EXERCISE INSTRUCTIONS:
Give back the entries below verbatim.

GIVEN RECORDS:
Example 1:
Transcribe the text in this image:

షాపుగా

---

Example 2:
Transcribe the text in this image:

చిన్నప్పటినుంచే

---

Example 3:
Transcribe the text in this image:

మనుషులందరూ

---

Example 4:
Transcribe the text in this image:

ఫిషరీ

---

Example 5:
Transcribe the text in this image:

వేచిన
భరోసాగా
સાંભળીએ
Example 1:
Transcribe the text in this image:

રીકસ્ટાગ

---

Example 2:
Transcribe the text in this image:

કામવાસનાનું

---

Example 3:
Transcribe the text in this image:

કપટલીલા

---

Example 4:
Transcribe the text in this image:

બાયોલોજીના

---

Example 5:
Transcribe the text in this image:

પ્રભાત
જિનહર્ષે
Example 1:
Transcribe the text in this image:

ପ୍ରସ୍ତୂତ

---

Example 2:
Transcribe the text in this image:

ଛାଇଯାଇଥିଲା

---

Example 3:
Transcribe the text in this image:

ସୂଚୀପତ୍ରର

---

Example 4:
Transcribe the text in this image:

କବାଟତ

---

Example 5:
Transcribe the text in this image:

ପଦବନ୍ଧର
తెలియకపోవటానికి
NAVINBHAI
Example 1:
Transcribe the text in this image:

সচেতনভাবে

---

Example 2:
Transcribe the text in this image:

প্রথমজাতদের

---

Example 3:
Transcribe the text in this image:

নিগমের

COMPLETED EXERCISE:
Example 1:
Transcribe the text in this image:

షాపుగా

---

Example 2:
Transcribe the text in this image:

చిన్నప్పటినుంచే

---

Example 3:
Transcribe the text in this image:

మనుషులందరూ

---

Example 4:
Transcribe the text in this image:

ఫిషరీ

---

Example 5:
Transcribe the text in this image:

వేచిన
భరోసాగా
સાંભળીએ
Example 1:
Transcribe the text in this image:

રીકસ્ટાગ

---

Example 2:
Transcribe the text in this image:

કામવાસનાનું

---

Example 3:
Transcribe the text in this image:

કપટલીલા

---

Example 4:
Transcribe the text in this image:

બાયોલોજીના

---

Example 5:
Transcribe the text in this image:

પ્રભાત
જિનહર્ષે
Example 1:
Transcribe the text in this image:

ପ୍ରସ୍ତୂତ

---

Example 2:
Transcribe the text in this image:

ଛାଇଯାଇଥିଲା

---

Example 3:
Transcribe the text in this image:

ସୂଚୀପତ୍ରର

---

Example 4:
Transcribe the text in this image:

କବାଟତ

---

Example 5:
Transcribe the text in this image:

ପଦବନ୍ଧର
తెలియకపోవటానికి
NAVINBHAI
Example 1:
Transcribe the text in this image:

সচেতনভাবে

---

Example 2:
Transcribe the text in this image:

প্রথমজাতদের

---

Example 3:
Transcribe the text in this image:

নিগমের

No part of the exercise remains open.